— Begin Page text —
2018-05-29 14:04:28 UTC

Permalink

WSOLA is an Time Domain algorithm, Pitch shifters can works in time domain
too, there are some ways to do this...

WSOLA is just one time-scaler, but you can pitch shift combining WSOLA and
Resample:

- Change the time using WSOLA (ex. time scale by 2.0)
- Use some interpolation(ex. resample scale by 1/2.0=0.5 )

The steps example time scale your signal by one factor of two(2.0) and then
you resample the time scaled signal by 0.5, this give you one pitch shifted
signal, that is one example of pitch shift that not works in frequency
domain (important this not keep the formants)...

You want use WSOLA in real-time to do Time-Scale ? or use WSOLA in
real-time to apply resample after apply Time-Scale(pitch shift) ? What is
your input data (audio files or microphone) ?

The first option can not be possible in real-time using microphone input.

If you want the first option using audio files as input, you can control
the time-scale factor at real time, changing the tempo of the output audio
and listening, do you need build a ring buffer to control how read and
write data position of your input/output .

The second option using audio files or microphones can be done using a ring
buffer too, for microphone input do you need save some data to precess,
this can give you some delay output.

So what option are you trying ?

Regards,

Eder

âªâ« â«âª
â â â â â â â â â â â â â â â â
Sent From The Moon and Written With My Thumbs !
— End Page text —
— Begin Data entries —
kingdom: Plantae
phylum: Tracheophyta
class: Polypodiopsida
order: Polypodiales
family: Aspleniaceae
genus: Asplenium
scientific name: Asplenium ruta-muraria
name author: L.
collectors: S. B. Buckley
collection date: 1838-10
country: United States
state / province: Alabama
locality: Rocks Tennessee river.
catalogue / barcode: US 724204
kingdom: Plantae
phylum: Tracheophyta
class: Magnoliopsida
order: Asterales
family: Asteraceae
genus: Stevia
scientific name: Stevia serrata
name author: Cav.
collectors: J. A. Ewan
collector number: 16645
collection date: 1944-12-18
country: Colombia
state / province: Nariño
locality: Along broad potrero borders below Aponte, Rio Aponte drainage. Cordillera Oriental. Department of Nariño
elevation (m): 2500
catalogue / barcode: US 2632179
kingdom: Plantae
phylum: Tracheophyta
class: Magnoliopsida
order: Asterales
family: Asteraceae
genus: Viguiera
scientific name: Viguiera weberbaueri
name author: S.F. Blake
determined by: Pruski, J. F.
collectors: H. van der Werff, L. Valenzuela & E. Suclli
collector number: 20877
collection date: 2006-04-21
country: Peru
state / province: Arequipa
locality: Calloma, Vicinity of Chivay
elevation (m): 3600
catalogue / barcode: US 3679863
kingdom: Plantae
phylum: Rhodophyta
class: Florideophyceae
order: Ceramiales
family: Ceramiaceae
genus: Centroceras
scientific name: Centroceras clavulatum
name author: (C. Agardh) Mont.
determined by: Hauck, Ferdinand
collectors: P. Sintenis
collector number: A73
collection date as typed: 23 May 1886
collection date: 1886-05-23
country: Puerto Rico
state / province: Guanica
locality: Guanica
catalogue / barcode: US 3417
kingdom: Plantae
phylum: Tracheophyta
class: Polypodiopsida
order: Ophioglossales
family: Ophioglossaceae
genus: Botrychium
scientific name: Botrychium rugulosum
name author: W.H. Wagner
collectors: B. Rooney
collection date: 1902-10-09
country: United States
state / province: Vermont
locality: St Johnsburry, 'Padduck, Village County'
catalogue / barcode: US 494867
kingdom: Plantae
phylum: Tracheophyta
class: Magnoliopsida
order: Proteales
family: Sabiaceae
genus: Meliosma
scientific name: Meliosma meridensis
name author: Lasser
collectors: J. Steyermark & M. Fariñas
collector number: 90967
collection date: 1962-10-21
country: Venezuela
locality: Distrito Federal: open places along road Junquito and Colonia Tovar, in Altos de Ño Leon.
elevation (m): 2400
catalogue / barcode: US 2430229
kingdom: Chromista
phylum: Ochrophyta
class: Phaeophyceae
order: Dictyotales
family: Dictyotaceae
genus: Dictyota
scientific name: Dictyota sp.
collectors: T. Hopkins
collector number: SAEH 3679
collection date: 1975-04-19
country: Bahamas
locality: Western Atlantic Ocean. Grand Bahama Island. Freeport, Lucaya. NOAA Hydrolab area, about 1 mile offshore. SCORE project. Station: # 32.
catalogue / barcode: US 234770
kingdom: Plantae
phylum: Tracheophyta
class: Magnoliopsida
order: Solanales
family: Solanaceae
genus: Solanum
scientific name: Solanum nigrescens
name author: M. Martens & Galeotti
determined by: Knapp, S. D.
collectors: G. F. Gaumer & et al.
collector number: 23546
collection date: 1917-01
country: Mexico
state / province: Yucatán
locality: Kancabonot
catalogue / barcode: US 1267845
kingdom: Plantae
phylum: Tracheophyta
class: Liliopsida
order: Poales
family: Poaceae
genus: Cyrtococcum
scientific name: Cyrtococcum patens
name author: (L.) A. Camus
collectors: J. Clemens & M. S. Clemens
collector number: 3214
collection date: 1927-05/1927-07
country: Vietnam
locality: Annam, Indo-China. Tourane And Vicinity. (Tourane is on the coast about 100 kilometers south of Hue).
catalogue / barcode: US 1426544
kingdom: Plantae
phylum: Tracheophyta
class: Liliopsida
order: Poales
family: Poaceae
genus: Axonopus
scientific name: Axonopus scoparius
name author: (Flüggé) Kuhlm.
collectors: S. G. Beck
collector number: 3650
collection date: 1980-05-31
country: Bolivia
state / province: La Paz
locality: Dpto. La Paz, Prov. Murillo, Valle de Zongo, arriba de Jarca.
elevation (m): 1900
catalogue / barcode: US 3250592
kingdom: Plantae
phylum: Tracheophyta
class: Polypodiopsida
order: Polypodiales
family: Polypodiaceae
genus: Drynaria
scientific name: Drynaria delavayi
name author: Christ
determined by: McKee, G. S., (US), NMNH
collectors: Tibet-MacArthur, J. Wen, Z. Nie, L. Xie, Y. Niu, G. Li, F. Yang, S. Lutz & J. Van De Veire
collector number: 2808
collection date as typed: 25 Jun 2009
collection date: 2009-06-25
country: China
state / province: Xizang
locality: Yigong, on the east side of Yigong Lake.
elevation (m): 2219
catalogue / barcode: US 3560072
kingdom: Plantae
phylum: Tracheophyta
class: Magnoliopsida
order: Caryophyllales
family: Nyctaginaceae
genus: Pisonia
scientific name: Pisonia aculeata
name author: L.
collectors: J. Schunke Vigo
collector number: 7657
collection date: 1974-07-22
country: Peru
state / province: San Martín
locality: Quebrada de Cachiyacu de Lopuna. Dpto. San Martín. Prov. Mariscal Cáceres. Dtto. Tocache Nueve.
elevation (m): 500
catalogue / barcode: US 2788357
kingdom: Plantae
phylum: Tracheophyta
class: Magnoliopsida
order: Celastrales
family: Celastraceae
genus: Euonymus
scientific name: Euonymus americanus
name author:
— End Data entries —
#### Set of tasks
(1) Using the post on WSOLA pitch shifting, not the rows, decide whether each statement agrees with it. Answer yes or no and quote the words that decide it.
(a) Pitch shifting by combining WSOLA and resampling keeps the formants.
(b) The first option cannot be done in real time with microphone input.
(c) In the example, the time-scaled signal is resampled by 0.5.
(2) Write what comes next in the post on WSOLA pitch shifting, starting after its final line.

#### Task-by-task outputs
(1)
(a) No: "important this not keep the formants"
(b) Yes: "The first option can not be possible in real-time using microphone input."
(c) Yes: "you resample the time scaled signal by 0.5"

(2)
Post by Alex Dashevski
Hi,
From what I understood, WSOLA is algorithm that should work on Time
domain. Pitch shifting is a technique that should work on Frequency domain.
Thus, I don't understand your answer.
Could you explain in a more details what I need to do ?
Thanks,
Alex
2018-05-29 12:04 GMT+03:00 robert bristow-johnson <

Post by robert bristow-johnson
---------------------------- Original Message
----------------------------
Subject: Re: [music-dsp] WSOLA
Date: Sun, May 27, 2018 2:56 pm
------------------------------------------------------------
--------------

Post by Alex Dashevski
Hi,
I don't understand your answer.
I have already audio echo application on Android. Buffer size and

Frequency

Post by Alex Dashevski
sample infuence on latency.
Could you explain me how implement WSOLA on Real-time ? It is a bit

Post by Alex Dashevski
difficult .

yes WSOLA is a little difficult, but less difficult than a phase-vocoder.
now, when you say "WSOLA" and "Real-time" in the same breath, do you
mean a pitch shifter? not a time-scaler, right? because pitch shifting
can be done real-time, but time-scaling has to be done with an input buffer
(with some number of samples) getting made into a longer (more samples) or
shorter (fewer samples) buffer with the same sample rate. that can't be
done on an operation the runs on indefinitely, even with a long throughput
delay. eventually the input and output pointers will collide.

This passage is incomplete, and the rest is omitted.